そうだ、泣いている場合ではない、急がなくちゃ……
こんな時ですら、なんの迷いもなく授業に出ようと言うのだから、自分の真面目具合には呆れてしまう。
痛む身体に耐えながら、とりあえず立ち上がり菊丸くんに解かれた髪ゴムとメガネを探す。
髪ゴムはすぐに見つかるも、メガネは何処にも見当たらず、焦ってアチコチ這うように探し回る。
駄目だ、何処にもない……
確かに度は殆ど入っていないし、席も一番前だから、授業に支障はないのだけれど、アレがないと顔が隠せない……

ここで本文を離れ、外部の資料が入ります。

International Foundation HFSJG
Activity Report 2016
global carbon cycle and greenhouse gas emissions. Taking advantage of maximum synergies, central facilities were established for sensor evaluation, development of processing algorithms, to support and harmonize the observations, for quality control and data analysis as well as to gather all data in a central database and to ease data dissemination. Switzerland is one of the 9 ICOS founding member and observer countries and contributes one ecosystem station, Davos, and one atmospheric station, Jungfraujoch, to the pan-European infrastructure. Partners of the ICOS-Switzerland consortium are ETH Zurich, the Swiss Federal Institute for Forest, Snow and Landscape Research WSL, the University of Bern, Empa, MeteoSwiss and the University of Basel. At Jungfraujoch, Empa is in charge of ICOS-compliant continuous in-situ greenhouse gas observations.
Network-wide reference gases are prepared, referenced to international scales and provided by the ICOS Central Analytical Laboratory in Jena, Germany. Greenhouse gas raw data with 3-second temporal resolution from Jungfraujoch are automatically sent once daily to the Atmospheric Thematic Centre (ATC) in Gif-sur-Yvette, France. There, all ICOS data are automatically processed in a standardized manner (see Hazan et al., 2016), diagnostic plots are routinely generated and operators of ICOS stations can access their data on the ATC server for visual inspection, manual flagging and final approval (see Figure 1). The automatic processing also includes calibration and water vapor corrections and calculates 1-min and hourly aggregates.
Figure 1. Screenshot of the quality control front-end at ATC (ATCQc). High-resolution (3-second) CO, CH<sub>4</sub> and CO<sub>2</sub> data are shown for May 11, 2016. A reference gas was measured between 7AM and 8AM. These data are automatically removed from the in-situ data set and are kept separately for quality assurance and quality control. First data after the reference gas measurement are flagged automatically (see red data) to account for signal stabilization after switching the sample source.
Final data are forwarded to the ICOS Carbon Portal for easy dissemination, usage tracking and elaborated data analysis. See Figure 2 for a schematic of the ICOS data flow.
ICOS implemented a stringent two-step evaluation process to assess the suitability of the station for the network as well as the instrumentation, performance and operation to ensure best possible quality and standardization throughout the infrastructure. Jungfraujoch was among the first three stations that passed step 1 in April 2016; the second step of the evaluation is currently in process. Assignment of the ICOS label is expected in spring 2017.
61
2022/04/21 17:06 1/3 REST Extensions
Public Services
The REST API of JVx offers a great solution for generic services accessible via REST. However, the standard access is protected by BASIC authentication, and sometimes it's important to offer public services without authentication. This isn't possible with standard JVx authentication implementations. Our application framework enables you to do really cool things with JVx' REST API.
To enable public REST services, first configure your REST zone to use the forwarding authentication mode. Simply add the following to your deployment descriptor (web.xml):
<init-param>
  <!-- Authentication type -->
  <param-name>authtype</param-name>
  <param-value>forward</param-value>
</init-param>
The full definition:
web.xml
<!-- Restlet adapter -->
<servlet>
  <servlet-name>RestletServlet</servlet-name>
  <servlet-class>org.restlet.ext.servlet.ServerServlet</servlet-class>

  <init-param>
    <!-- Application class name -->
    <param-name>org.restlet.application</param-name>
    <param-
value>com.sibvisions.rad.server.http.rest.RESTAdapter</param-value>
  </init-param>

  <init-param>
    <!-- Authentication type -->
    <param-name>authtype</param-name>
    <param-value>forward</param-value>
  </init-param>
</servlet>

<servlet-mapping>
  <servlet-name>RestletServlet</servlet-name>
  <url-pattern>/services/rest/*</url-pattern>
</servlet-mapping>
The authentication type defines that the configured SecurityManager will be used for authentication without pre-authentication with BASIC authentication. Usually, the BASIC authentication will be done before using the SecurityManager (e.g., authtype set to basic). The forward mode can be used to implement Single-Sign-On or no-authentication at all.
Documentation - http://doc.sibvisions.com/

とりあえず先に髪だけ結ぶか……と髪に手を当ててから思い出す。
駄目、菊丸くんにつけられた『しるし』がある……!
慌ててポケットから鏡を取り出して確認する。
こんな薄暗い倉庫内ですら、その赤いしるしは私の白い首もとにクッキリと映えて見えた。
これじゃ、髪を結んだら思い切り注目を浴びてしまう……
どうせ注目を浴びるなら髪を下ろして行った方がまだマシ。
菊丸くん、絶対わざとだ、きっとメガネも……
彼は私に嫌がらせをして楽しいのかな……そう思ってため息をついた。
だいたい、コレ、いったい何の『しるし』よ?
そう思いながら痛む身体を引きずるように、体育倉庫から抜け出すと、教室へと向かう。
……酷い顔。
途中のトイレで鏡を見ながら身なりを確認する。
明らかに分かる泣きはらした顔を少しでも何とかしようと顔を洗う。
下を向いた途端、ウッとえづいて慌てて口をゆすぐ。
フーッと大きく息を吸って、まだダメ、学校ではダメ、そう自分に言い聞かせる。
目を閉じてゆっくり深呼吸し、心のスイッチを切り替える。
そして何でもない顔をして教室へむかうと、そのドアを開けた。